What is expected:
Answer these from the Hamiltonian matrix passage below.
(a) What initial conditions are the state variables integrated with?
(b) What is the final condition on the Lagrangian multipliers called?
(c) What property of the Hamiltonian matrix H in (184) does the passage note?

Text block:
*** Begin section ***

The Hamiltonian matrix (184) gives for equations (179) and (180) a Ricatti-type system of equations for both $\overrightarrow{x}$ and $\overrightarrow{\lambda }$. One must integrate these equations with the initial conditions $\overrightarrow{x}\left(0\right)={\overrightarrow{x}}_0$ for the state variables, and the final conditions (the transversality condition)

$$\overrightarrow{\lambda }\left(T\right)=(\frac{\partial \mathsf{\Phi }}{\partial x_1},\frac{\partial \mathsf{\Phi }}{\partial x_2},\frac{\partial \mathsf{\Phi }}{\partial x_3},\frac{\partial \mathsf{\Phi }}{\partial x_4})$$

for the Lagrangian multipliers. Note that due to the fact that the Hamiltonian matrix H in (184) is antisymmetric, one has that

$$\frac{d{||\overrightarrow{x}||}^2}{dt}=\frac{d}{dt}({\overrightarrow{x}}^t·\overrightarrow{x})=2{\overrightarrow{x}}^t·\frac{d\overrightarrow{x}}{dt}={\overrightarrow{x}}^{t}H\overrightarrow{x}=\sum _{i,j}{x}_i{H}_{ij}{x}_j=0$$

(185)

*** End section ***

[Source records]

*** Begin section ***

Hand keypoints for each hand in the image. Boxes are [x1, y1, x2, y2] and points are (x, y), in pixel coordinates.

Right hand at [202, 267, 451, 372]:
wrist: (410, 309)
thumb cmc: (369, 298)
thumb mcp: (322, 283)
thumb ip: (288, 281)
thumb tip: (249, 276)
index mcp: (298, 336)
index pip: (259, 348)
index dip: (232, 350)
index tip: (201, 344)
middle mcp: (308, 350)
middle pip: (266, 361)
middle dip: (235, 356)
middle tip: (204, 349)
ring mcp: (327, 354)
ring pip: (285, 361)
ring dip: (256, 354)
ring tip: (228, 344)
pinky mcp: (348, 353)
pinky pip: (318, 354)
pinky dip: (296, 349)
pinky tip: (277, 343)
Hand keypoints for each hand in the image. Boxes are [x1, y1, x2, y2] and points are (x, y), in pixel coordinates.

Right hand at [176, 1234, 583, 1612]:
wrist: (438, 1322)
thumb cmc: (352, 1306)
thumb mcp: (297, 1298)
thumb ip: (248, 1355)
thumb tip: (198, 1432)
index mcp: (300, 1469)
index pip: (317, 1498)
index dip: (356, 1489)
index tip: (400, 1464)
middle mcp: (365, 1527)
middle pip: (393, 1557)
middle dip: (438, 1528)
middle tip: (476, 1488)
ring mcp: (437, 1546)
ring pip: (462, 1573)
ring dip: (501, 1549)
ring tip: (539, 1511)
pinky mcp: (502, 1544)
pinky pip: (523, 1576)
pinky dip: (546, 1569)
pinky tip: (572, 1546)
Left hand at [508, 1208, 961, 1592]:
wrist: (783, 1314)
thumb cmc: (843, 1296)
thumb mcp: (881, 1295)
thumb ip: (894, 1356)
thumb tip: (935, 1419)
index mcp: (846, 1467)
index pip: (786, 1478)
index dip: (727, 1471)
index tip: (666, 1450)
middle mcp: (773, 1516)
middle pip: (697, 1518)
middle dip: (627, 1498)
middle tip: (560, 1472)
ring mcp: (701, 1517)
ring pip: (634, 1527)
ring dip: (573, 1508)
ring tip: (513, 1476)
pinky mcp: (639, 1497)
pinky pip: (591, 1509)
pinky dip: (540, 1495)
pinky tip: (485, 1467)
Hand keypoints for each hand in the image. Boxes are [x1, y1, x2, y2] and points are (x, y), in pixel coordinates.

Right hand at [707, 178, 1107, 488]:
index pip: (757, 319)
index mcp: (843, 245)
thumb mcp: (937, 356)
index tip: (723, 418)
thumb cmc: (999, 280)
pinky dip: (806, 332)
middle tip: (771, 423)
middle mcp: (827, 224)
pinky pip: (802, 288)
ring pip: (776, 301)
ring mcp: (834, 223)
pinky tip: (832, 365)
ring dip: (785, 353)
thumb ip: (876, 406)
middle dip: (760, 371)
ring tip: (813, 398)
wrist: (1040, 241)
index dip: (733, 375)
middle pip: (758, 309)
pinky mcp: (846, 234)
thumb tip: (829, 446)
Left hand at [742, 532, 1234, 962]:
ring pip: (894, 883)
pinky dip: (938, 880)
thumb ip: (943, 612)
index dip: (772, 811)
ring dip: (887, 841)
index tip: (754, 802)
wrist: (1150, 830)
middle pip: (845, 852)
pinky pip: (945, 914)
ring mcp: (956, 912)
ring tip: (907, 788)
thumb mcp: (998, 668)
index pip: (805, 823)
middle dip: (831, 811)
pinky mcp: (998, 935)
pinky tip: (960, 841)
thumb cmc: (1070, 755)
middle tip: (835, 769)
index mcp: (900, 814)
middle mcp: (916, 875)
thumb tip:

*** End section ***

Output below:
(a) x(0) = x₀
(b) The transversality condition
(c) It is antisymmetric.